TEXT SHOWN:
_____

Baltimore is in the news again, not just for the killing of Black men by the police, but also for emerging as a center of the national eviction crisis. A report by the Public Justice Center, a civil legal aid organization, sounds the alarm on the problem of evictions, which are experienced primarily by Black residents, namely Black women.
The new report—Justice Diverted: How Renters Are Processed in the Baltimore City Rent Court—has made some disturbing findings concerning the practice in the city, where 7,000 families are evicted each year. Baltimore ranks second in the country, second only to Detroit, in the percentage of people who face the threat of eviction. Further, 60 percent of renters had valid legal reasons to challenge their eviction, the study found, but lost their home because they lacked the resources to hire a lawyer, and they did not understand their rights.

_____

SOURCE INFORMATION:
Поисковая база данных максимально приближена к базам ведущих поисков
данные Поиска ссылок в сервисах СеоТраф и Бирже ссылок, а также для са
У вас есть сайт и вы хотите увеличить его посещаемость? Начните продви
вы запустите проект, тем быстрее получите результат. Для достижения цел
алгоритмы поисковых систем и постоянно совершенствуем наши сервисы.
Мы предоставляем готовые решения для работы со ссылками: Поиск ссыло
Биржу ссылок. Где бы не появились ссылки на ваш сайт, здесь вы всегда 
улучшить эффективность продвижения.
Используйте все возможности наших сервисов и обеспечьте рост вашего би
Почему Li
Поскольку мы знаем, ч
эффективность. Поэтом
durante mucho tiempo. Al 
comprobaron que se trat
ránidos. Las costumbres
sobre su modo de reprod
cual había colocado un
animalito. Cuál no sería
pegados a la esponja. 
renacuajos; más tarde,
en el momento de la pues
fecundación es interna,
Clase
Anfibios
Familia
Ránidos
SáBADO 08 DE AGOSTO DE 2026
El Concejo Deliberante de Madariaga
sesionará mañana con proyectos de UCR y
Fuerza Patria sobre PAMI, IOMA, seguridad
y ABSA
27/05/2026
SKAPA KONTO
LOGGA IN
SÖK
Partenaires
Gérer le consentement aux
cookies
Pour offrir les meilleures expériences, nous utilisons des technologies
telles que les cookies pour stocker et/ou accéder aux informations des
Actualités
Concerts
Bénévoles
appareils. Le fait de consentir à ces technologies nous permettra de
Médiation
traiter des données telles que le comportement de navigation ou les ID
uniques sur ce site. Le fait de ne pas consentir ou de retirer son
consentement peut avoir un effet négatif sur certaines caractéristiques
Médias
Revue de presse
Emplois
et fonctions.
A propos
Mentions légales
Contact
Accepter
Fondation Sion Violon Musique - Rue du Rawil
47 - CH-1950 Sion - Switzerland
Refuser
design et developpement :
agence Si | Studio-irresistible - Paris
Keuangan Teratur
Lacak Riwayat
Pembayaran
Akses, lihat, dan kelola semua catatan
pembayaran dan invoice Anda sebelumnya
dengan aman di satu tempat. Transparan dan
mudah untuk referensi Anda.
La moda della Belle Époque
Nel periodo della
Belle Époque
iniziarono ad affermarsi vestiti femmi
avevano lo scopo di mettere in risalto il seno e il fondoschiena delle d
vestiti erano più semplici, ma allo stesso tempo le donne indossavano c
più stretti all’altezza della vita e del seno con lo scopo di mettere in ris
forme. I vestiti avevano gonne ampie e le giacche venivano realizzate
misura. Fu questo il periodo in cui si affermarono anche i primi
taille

_____

Reproduce the Baltimore eviction text above word for word, from its first sentence to its last.

Baltimore is in the news again, not just for the killing of Black men by the police, but also for emerging as a center of the national eviction crisis. A report by the Public Justice Center, a civil legal aid organization, sounds the alarm on the problem of evictions, which are experienced primarily by Black residents, namely Black women.
The new report—Justice Diverted: How Renters Are Processed in the Baltimore City Rent Court—has made some disturbing findings concerning the practice in the city, where 7,000 families are evicted each year. Baltimore ranks second in the country, second only to Detroit, in the percentage of people who face the threat of eviction. Further, 60 percent of renters had valid legal reasons to challenge their eviction, the study found, but lost their home because they lacked the resources to hire a lawyer, and they did not understand their rights.